*Work instructions:*
Arrange as a Markdown table the part of the material that opens with the line containing "In order to" and closes with the line containing "In this command, the". Use a "Row" column for the row number and a "Line" column for the line itself, and omit blank lines.

(Records taken from a dataset)
━━━━━━━━━━━━━━━━

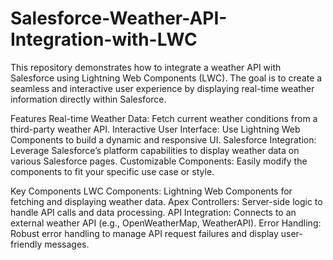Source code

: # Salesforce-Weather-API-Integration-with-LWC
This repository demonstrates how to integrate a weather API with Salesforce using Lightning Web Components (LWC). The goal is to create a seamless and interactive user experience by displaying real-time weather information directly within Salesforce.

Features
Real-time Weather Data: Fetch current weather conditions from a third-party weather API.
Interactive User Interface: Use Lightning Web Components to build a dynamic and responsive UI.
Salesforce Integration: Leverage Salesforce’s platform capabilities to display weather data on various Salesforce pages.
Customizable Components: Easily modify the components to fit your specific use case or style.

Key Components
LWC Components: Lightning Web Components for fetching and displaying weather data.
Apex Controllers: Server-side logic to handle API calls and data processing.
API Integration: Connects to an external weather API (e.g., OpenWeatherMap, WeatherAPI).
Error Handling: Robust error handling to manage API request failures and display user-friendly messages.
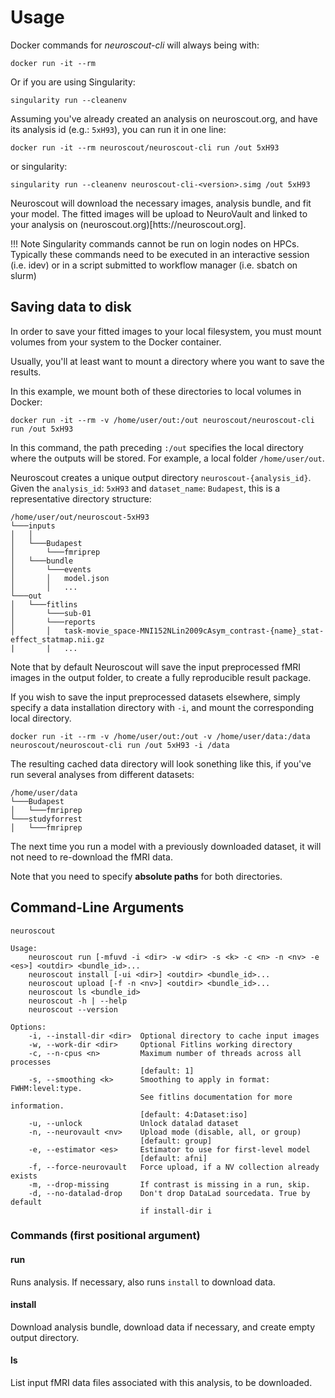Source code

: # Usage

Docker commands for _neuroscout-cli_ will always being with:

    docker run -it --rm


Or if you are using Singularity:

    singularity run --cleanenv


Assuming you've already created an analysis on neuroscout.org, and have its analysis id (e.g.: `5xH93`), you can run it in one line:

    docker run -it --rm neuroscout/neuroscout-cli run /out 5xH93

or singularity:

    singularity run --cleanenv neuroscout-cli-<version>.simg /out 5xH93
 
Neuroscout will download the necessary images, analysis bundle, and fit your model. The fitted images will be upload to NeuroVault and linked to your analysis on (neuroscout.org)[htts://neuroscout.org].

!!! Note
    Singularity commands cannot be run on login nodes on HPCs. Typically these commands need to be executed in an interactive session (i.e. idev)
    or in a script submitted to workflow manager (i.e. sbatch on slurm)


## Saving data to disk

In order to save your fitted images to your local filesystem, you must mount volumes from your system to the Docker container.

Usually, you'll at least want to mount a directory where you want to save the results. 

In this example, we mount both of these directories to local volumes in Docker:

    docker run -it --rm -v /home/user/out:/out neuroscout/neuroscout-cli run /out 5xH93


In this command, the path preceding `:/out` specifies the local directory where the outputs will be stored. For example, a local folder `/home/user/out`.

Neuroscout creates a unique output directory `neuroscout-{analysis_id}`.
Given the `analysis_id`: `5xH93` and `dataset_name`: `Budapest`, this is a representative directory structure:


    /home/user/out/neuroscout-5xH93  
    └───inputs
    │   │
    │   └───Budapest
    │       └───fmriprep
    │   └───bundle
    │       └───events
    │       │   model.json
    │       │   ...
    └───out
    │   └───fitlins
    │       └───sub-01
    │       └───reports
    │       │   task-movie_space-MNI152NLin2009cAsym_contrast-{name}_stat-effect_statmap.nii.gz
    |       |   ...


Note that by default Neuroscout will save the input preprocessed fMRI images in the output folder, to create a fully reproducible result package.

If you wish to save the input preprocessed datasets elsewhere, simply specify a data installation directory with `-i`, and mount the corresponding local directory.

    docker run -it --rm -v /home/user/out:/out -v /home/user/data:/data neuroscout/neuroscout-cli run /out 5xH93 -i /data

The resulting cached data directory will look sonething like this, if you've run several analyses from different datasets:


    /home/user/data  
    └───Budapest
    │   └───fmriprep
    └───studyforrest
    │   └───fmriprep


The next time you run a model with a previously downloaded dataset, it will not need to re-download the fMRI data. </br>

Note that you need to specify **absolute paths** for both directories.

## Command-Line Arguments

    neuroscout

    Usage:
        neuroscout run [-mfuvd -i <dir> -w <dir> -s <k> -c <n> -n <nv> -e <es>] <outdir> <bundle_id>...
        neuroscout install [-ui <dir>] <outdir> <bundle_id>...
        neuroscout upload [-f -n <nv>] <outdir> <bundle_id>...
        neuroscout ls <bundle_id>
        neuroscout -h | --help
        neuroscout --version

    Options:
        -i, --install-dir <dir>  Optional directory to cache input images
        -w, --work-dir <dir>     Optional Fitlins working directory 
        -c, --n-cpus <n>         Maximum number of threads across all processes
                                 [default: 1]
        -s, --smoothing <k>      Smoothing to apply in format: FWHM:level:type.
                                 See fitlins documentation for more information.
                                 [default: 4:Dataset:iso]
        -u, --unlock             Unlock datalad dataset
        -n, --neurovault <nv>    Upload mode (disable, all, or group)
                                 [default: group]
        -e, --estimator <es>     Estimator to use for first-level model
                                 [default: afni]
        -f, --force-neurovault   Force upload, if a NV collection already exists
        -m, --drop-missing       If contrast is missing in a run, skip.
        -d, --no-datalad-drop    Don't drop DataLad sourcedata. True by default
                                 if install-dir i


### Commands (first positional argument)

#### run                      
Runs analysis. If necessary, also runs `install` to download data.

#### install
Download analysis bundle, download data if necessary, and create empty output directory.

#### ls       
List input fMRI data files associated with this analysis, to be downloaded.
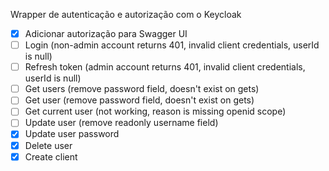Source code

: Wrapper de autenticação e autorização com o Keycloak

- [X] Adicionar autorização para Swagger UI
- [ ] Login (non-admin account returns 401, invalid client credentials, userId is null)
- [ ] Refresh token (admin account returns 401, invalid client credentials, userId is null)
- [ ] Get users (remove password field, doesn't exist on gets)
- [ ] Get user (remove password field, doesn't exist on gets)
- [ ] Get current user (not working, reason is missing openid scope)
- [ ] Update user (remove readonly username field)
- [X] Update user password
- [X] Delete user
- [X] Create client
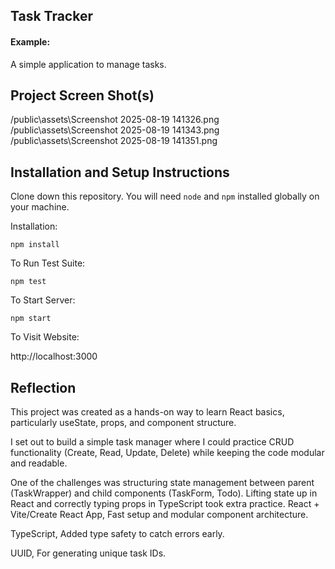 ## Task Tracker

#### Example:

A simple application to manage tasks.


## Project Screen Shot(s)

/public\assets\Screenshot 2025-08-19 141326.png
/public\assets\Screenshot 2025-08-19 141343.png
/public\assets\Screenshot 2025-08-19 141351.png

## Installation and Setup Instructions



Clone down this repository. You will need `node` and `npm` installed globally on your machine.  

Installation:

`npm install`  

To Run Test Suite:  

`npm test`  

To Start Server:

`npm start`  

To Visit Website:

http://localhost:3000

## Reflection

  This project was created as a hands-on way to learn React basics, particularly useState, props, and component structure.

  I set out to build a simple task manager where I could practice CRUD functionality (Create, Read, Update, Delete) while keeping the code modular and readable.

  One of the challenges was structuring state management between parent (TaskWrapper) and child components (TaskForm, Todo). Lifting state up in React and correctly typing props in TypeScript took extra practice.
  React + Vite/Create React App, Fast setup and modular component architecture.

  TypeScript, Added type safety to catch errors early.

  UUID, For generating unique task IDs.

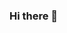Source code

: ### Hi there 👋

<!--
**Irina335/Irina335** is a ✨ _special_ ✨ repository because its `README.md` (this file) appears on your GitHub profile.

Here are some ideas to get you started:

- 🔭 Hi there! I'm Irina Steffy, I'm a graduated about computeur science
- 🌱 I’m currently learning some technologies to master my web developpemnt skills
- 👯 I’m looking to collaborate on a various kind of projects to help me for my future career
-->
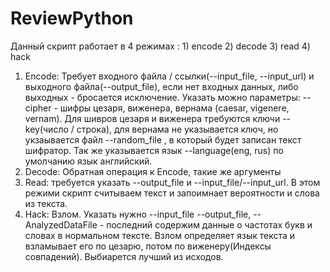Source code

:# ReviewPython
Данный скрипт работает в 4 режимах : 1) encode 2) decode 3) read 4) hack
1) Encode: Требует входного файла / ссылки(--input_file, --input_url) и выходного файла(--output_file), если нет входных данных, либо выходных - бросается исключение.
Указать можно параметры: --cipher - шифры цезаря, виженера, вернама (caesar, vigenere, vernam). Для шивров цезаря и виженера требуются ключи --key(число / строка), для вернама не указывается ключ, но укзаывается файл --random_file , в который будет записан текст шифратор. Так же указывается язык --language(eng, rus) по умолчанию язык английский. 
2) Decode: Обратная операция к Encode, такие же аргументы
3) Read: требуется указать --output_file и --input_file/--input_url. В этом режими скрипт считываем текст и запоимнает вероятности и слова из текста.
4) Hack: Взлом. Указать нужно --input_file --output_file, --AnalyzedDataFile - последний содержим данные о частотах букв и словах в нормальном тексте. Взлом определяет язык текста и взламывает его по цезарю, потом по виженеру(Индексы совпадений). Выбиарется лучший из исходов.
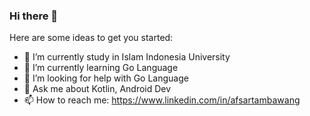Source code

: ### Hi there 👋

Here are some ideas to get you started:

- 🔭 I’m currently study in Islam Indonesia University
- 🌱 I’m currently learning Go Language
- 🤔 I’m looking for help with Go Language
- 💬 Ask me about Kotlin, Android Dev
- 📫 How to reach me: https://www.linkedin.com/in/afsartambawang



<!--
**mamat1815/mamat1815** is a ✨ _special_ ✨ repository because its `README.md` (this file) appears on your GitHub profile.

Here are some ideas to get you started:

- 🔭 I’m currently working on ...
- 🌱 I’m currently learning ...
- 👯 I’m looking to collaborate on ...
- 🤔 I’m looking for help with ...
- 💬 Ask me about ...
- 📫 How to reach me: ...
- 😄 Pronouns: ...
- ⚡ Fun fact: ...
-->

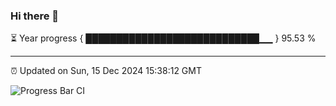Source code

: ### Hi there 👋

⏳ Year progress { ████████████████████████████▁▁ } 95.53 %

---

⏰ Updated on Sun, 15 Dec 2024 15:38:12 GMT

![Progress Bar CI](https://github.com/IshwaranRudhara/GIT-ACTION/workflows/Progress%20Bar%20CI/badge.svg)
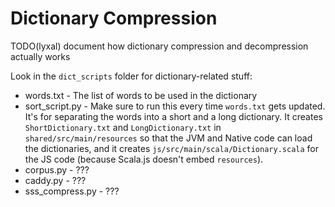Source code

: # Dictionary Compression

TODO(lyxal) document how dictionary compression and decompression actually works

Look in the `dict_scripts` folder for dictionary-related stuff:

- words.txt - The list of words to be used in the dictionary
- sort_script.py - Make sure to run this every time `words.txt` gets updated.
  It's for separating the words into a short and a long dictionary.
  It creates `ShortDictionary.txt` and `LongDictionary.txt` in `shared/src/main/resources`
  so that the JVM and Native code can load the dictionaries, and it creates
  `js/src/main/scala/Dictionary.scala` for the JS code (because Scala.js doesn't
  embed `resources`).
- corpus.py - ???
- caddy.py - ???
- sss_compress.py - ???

━━━━━━━━━━━━━━━━

*Result:*
| Row | Line |
|---|---|
| 1 | In order to save your fitted images to your local filesystem, you must mount volumes from your system to the Docker container. |
| 2 | Usually, you'll at least want to mount a directory where you want to save the results.  |
| 3 | In this example, we mount both of these directories to local volumes in Docker: |
| 4 |     docker run -it --rm -v /home/user/out:/out neuroscout/neuroscout-cli run /out 5xH93 |
| 5 | In this command, the path preceding `:/out` specifies the local directory where the outputs will be stored. For example, a local folder `/home/user/out`. |